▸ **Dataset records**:
-.-.-

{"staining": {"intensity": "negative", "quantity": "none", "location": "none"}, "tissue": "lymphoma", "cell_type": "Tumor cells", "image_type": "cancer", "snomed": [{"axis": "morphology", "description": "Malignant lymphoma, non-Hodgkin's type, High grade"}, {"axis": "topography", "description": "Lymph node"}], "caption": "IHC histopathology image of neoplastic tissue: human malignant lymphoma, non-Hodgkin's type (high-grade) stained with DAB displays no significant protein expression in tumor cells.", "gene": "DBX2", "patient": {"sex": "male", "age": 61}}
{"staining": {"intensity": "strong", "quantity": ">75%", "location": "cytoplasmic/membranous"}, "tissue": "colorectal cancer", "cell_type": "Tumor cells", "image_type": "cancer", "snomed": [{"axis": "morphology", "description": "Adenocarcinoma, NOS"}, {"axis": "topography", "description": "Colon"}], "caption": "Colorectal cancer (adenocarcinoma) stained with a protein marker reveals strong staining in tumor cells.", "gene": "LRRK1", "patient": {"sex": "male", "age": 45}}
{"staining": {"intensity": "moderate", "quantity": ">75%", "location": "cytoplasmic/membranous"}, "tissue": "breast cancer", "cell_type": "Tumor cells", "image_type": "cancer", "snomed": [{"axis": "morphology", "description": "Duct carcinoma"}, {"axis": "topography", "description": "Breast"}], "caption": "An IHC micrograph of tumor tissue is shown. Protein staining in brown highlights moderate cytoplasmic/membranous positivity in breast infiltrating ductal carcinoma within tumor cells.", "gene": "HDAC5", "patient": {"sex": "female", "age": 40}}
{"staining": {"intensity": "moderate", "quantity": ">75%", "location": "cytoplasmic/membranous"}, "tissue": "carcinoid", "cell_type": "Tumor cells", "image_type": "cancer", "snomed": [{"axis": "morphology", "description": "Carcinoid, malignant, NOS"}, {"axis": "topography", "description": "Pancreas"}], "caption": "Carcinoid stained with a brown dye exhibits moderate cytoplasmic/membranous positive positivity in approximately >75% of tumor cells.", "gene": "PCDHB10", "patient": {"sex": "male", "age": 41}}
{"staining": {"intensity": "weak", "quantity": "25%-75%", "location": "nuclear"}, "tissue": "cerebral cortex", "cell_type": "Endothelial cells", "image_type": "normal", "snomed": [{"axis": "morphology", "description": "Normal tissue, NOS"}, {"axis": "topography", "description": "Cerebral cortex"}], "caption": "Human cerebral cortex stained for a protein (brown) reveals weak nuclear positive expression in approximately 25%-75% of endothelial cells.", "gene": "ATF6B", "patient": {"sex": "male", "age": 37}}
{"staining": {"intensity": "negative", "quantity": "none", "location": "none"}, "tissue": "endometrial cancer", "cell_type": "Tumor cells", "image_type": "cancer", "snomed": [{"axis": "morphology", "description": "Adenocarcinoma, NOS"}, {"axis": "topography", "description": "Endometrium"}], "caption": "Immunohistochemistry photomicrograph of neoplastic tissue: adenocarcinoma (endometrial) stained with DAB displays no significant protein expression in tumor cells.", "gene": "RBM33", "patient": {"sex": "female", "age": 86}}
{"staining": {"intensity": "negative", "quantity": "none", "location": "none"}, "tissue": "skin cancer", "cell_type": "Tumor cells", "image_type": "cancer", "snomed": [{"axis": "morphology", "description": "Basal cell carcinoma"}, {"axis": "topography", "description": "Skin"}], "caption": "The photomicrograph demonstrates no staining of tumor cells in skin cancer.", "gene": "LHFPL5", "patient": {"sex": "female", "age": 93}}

-.-.-

▸ **Work order**: Return all data verbatim.

▸ **Output**:
{"staining": {"intensity": "negative", "quantity": "none", "location": "none"}, "tissue": "lymphoma", "cell_type": "Tumor cells", "image_type": "cancer", "snomed": [{"axis": "morphology", "description": "Malignant lymphoma, non-Hodgkin's type, High grade"}, {"axis": "topography", "description": "Lymph node"}], "caption": "IHC histopathology image of neoplastic tissue: human malignant lymphoma, non-Hodgkin's type (high-grade) stained with DAB displays no significant protein expression in tumor cells.", "gene": "DBX2", "patient": {"sex": "male", "age": 61}}
{"staining": {"intensity": "strong", "quantity": ">75%", "location": "cytoplasmic/membranous"}, "tissue": "colorectal cancer", "cell_type": "Tumor cells", "image_type": "cancer", "snomed": [{"axis": "morphology", "description": "Adenocarcinoma, NOS"}, {"axis": "topography", "description": "Colon"}], "caption": "Colorectal cancer (adenocarcinoma) stained with a protein marker reveals strong staining in tumor cells.", "gene": "LRRK1", "patient": {"sex": "male", "age": 45}}
{"staining": {"intensity": "moderate", "quantity": ">75%", "location": "cytoplasmic/membranous"}, "tissue": "breast cancer", "cell_type": "Tumor cells", "image_type": "cancer", "snomed": [{"axis": "morphology", "description": "Duct carcinoma"}, {"axis": "topography", "description": "Breast"}], "caption": "An IHC micrograph of tumor tissue is shown. Protein staining in brown highlights moderate cytoplasmic/membranous positivity in breast infiltrating ductal carcinoma within tumor cells.", "gene": "HDAC5", "patient": {"sex": "female", "age": 40}}
{"staining": {"intensity": "moderate", "quantity": ">75%", "location": "cytoplasmic/membranous"}, "tissue": "carcinoid", "cell_type": "Tumor cells", "image_type": "cancer", "snomed": [{"axis": "morphology", "description": "Carcinoid, malignant, NOS"}, {"axis": "topography", "description": "Pancreas"}], "caption": "Carcinoid stained with a brown dye exhibits moderate cytoplasmic/membranous positive positivity in approximately >75% of tumor cells.", "gene": "PCDHB10", "patient": {"sex": "male", "age": 41}}
{"staining": {"intensity": "weak", "quantity": "25%-75%", "location": "nuclear"}, "tissue": "cerebral cortex", "cell_type": "Endothelial cells", "image_type": "normal", "snomed": [{"axis": "morphology", "description": "Normal tissue, NOS"}, {"axis": "topography", "description": "Cerebral cortex"}], "caption": "Human cerebral cortex stained for a protein (brown) reveals weak nuclear positive expression in approximately 25%-75% of endothelial cells.", "gene": "ATF6B", "patient": {"sex": "male", "age": 37}}
{"staining": {"intensity": "negative", "quantity": "none", "location": "none"}, "tissue": "endometrial cancer", "cell_type": "Tumor cells", "image_type": "cancer", "snomed": [{"axis": "morphology", "description": "Adenocarcinoma, NOS"}, {"axis": "topography", "description": "Endometrium"}], "caption": "Immunohistochemistry photomicrograph of neoplastic tissue: adenocarcinoma (endometrial) stained with DAB displays no significant protein expression in tumor cells.", "gene": "RBM33", "patient": {"sex": "female", "age": 86}}
{"staining": {"intensity": "negative", "quantity": "none", "location": "none"}, "tissue": "skin cancer", "cell_type": "Tumor cells", "image_type": "cancer", "snomed": [{"axis": "morphology", "description": "Basal cell carcinoma"}, {"axis": "topography", "description": "Skin"}], "caption": "The photomicrograph demonstrates no staining of tumor cells in skin cancer.", "gene": "LHFPL5", "patient": {"sex": "female", "age": 93}}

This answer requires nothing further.